What the task requires: Exclude all pictures from your copy of the data below, which should otherwise match exactly.

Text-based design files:
Start of Block
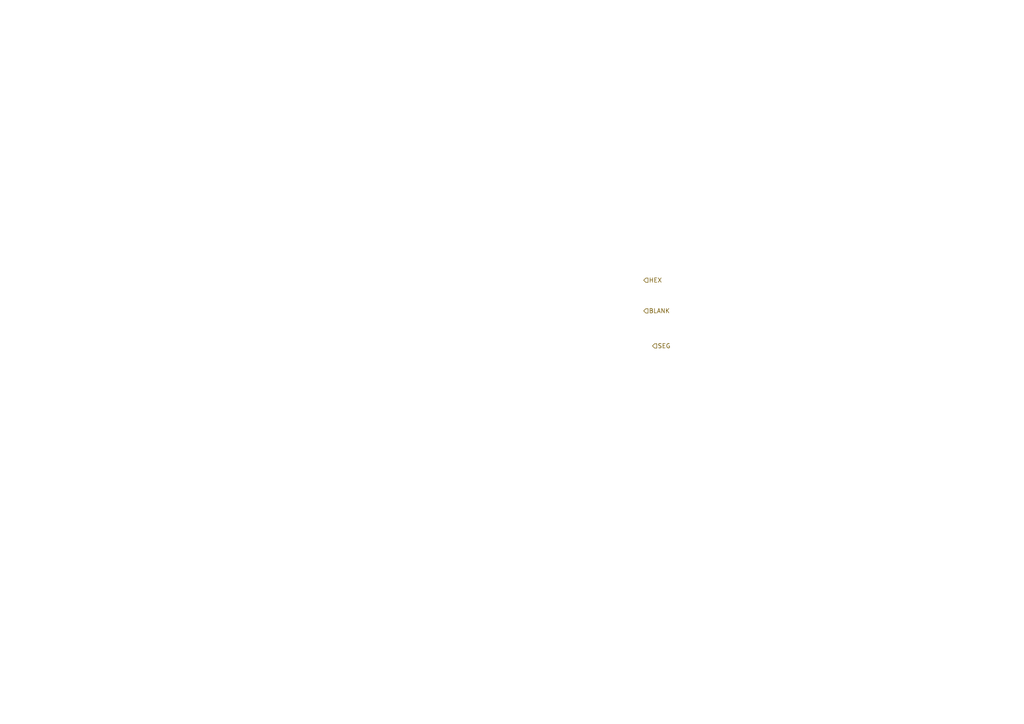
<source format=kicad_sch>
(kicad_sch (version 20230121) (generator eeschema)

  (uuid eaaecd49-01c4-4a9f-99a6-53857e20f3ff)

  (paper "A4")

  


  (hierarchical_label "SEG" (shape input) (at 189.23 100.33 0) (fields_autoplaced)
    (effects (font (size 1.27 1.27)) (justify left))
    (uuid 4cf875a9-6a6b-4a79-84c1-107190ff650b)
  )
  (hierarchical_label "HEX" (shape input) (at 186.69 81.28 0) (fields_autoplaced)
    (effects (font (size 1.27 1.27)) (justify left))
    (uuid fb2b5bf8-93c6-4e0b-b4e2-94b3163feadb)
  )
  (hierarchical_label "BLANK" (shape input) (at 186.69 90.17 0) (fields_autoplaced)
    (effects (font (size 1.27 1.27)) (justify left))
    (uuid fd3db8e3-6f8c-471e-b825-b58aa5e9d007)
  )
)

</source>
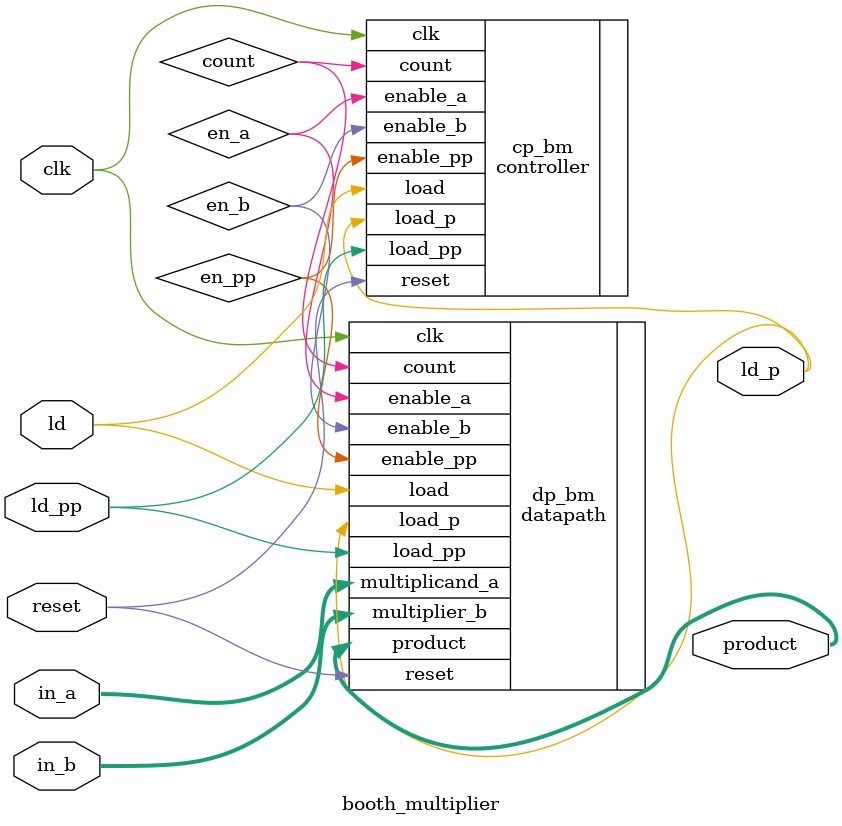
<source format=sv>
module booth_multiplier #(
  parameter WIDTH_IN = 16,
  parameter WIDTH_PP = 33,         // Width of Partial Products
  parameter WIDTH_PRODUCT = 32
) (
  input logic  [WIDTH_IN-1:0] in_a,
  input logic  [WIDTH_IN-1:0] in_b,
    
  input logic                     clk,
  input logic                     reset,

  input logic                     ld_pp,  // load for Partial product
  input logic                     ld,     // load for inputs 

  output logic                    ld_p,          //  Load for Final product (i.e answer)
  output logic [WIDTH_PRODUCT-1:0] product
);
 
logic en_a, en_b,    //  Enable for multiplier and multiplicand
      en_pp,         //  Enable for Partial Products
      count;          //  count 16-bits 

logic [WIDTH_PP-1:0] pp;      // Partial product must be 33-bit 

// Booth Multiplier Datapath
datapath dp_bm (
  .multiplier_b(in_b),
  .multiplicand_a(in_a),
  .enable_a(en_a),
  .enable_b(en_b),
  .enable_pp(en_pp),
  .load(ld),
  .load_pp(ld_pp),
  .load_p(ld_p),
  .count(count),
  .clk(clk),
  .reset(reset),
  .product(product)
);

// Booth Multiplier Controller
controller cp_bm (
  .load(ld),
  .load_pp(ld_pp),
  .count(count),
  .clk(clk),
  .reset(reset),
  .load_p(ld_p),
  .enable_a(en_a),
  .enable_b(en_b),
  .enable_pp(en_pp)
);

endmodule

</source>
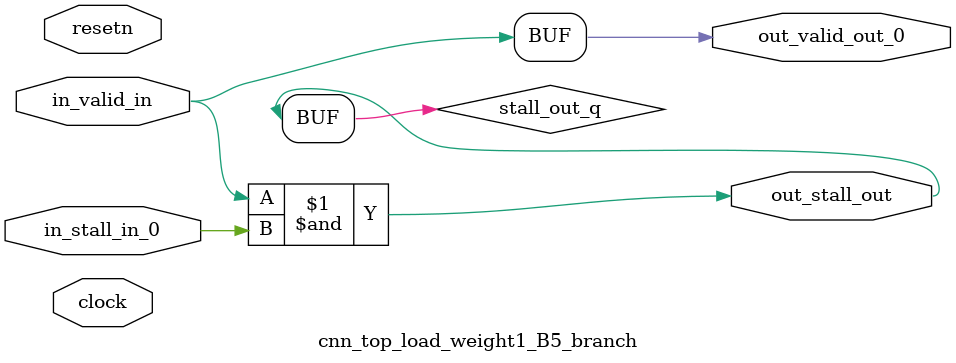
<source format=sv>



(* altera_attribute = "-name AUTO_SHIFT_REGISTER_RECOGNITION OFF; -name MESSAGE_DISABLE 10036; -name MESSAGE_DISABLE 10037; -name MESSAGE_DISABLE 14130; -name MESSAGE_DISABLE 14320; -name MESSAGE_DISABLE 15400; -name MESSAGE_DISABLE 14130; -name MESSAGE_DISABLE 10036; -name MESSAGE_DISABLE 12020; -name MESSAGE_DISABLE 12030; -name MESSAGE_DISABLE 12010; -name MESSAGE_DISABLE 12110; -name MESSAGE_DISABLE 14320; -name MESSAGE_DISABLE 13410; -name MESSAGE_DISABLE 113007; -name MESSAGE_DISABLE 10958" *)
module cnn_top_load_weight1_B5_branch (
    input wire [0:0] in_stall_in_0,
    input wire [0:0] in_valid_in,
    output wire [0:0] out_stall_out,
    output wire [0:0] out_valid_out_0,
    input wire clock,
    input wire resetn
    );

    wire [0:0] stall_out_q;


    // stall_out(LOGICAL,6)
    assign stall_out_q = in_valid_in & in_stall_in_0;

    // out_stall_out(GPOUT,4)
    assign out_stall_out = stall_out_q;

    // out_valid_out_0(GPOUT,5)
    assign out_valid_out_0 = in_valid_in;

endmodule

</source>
End of Block
Answer box:
<source format=kicad_sch>
(kicad_sch (version 20230121) (generator eeschema)

  (uuid eaaecd49-01c4-4a9f-99a6-53857e20f3ff)

  (paper "A4")

  


  (hierarchical_label "SEG" (shape input) (at 189.23 100.33 0) (fields_autoplaced)
    (effects (font (size 1.27 1.27)) (justify left))
    (uuid 4cf875a9-6a6b-4a79-84c1-107190ff650b)
  )
  (hierarchical_label "HEX" (shape input) (at 186.69 81.28 0) (fields_autoplaced)
    (effects (font (size 1.27 1.27)) (justify left))
    (uuid fb2b5bf8-93c6-4e0b-b4e2-94b3163feadb)
  )
  (hierarchical_label "BLANK" (shape input) (at 186.69 90.17 0) (fields_autoplaced)
    (effects (font (size 1.27 1.27)) (justify left))
    (uuid fd3db8e3-6f8c-471e-b825-b58aa5e9d007)
  )
)

</source>
<source format=sv>
module booth_multiplier #(
  parameter WIDTH_IN = 16,
  parameter WIDTH_PP = 33,         // Width of Partial Products
  parameter WIDTH_PRODUCT = 32
) (
  input logic  [WIDTH_IN-1:0] in_a,
  input logic  [WIDTH_IN-1:0] in_b,
    
  input logic                     clk,
  input logic                     reset,

  input logic                     ld_pp,  // load for Partial product
  input logic                     ld,     // load for inputs 

  output logic                    ld_p,          //  Load for Final product (i.e answer)
  output logic [WIDTH_PRODUCT-1:0] product
);
 
logic en_a, en_b,    //  Enable for multiplier and multiplicand
      en_pp,         //  Enable for Partial Products
      count;          //  count 16-bits 

logic [WIDTH_PP-1:0] pp;      // Partial product must be 33-bit 

// Booth Multiplier Datapath
datapath dp_bm (
  .multiplier_b(in_b),
  .multiplicand_a(in_a),
  .enable_a(en_a),
  .enable_b(en_b),
  .enable_pp(en_pp),
  .load(ld),
  .load_pp(ld_pp),
  .load_p(ld_p),
  .count(count),
  .clk(clk),
  .reset(reset),
  .product(product)
);

// Booth Multiplier Controller
controller cp_bm (
  .load(ld),
  .load_pp(ld_pp),
  .count(count),
  .clk(clk),
  .reset(reset),
  .load_p(ld_p),
  .enable_a(en_a),
  .enable_b(en_b),
  .enable_pp(en_pp)
);

endmodule

</source>
<source format=sv>



(* altera_attribute = "-name AUTO_SHIFT_REGISTER_RECOGNITION OFF; -name MESSAGE_DISABLE 10036; -name MESSAGE_DISABLE 10037; -name MESSAGE_DISABLE 14130; -name MESSAGE_DISABLE 14320; -name MESSAGE_DISABLE 15400; -name MESSAGE_DISABLE 14130; -name MESSAGE_DISABLE 10036; -name MESSAGE_DISABLE 12020; -name MESSAGE_DISABLE 12030; -name MESSAGE_DISABLE 12010; -name MESSAGE_DISABLE 12110; -name MESSAGE_DISABLE 14320; -name MESSAGE_DISABLE 13410; -name MESSAGE_DISABLE 113007; -name MESSAGE_DISABLE 10958" *)
module cnn_top_load_weight1_B5_branch (
    input wire [0:0] in_stall_in_0,
    input wire [0:0] in_valid_in,
    output wire [0:0] out_stall_out,
    output wire [0:0] out_valid_out_0,
    input wire clock,
    input wire resetn
    );

    wire [0:0] stall_out_q;


    // stall_out(LOGICAL,6)
    assign stall_out_q = in_valid_in & in_stall_in_0;

    // out_stall_out(GPOUT,4)
    assign out_stall_out = stall_out_q;

    // out_valid_out_0(GPOUT,5)
    assign out_valid_out_0 = in_valid_in;

endmodule

</source>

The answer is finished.